My current synth lineup is Shapton 180, Cerax 320, Nanohone 200 micron diamond resin plate, cerax 1000, chosera 3k, Rika 5k and a kitayama 8k.
 
You're on the right path in terms of choosing a first stone. Something soft enough to self slurry without turning into a mud bath and relatively fine is generally speaking the right way to get into the JNat world. Thankfully there are tons of options that fit this bill - better tomaes (buy from someone who can show you a polish pic and has tested the stone, tomae can vary wildly from mine to mine) & softer suitas.

As others have alluded too, it's quite the rabbit hole and don't expect to be one and done.
 
Personally with my limited experience(own an Aizu,aoto,uchi, shiro suita) i would say that all your requirements are hard to fill with just one stone.
Maybe a middle(3+ up to 4+) hardness suita. Can be used for edges, creates a semi mirror on core or sometimes even on the clad.

Here are some suitas:

https://www.kitchen-knife.jp/special/suita.htmor here
https://www.shop.kurashige-tools.co...v.price.lte=320000&sort_by=created-descending

PS: Please correct me if im wrong.
Wow big selection. These look great. Thanks Christopher
 
As mentioned above, a great way to buy stones when you know what sort of result you’re looking for, and asking the seller for some sample polishes.

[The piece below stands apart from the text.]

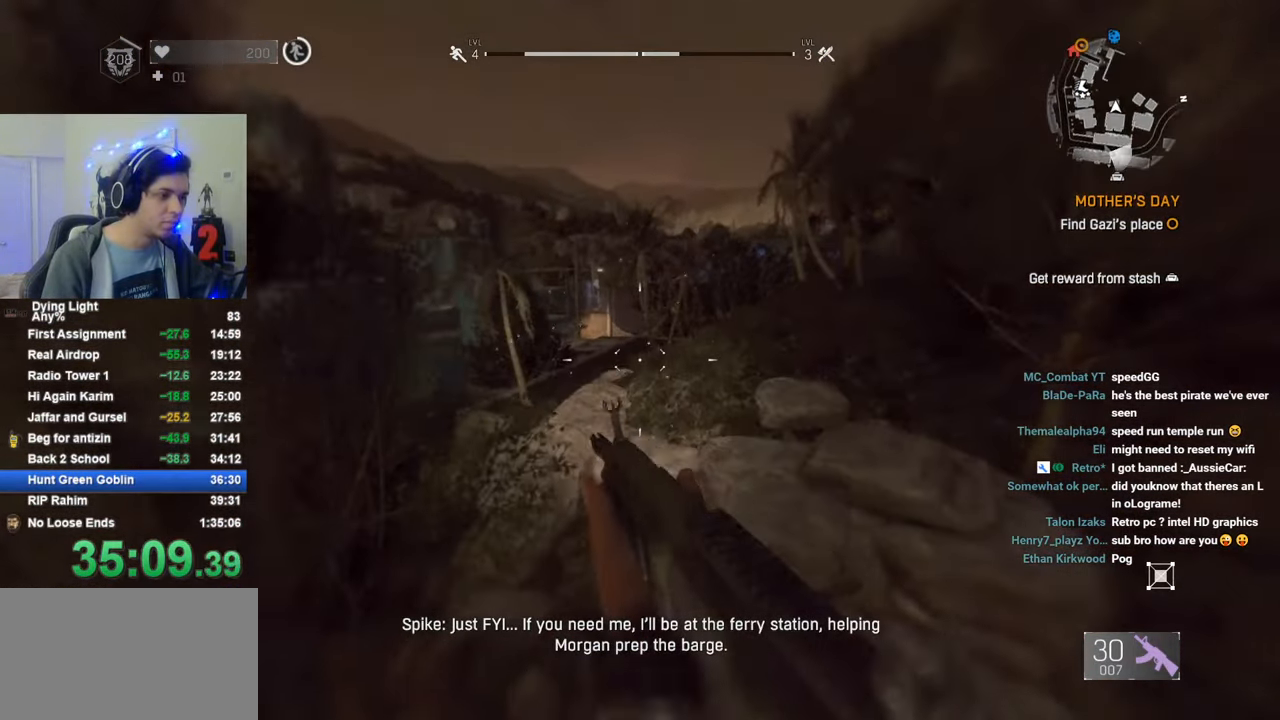
{"keys": ["shift", "w"], "mouse": ["wheel"], "mouse_move": "still", "events": [[66, "mouse_wheel", "up"], [100, "mouse_wheel", "down"], [250, "mouse_wheel", "up"], [300, "mouse_wheel", "down"], [383, "mouse_wheel", "up"], [433, "mouse_wheel", "down"]]}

If you’re brave, you could go off the reputation of the seller or brand.

It sounds like you could use a softer and middle fine-ness suita, something a little reactive but not crazy acidic to highlight some grain, and capable of soft mirror cladding and dark contrast if you want. I promise it’s not because I just got one, but marouyama shiro suita fits this bill as well as the price tag. A small koppa should be about $150-200 + shipping. I think they also have ultra reactive stones dedicated to stainless steel. Toishi.jp

Hideriyama can be wonderful if it’s really soft, Takeda’s collection I have full trust in. Cooks edge has them, at reasonable prices. Fair warning, they’re super soft but can get you to a nice pink fuzzy mirror cladding. The shobu id like to try. ~ $200-350.

I have a baby aizu that just blasts out detail in core steel, but scratches the heck out of the clad. Those are an option as well, but really do need some discussion to find what you’re looking for.

Man. Exciting. Put the nose plugs and goggles on, you’ll be up to your ears in rocks soon!!
 
As mentioned above, a great way to buy stones when you know what sort of result you’re looking for, and asking the seller for some sample polishes.

If you’re brave, you could go off the reputation of the seller or brand.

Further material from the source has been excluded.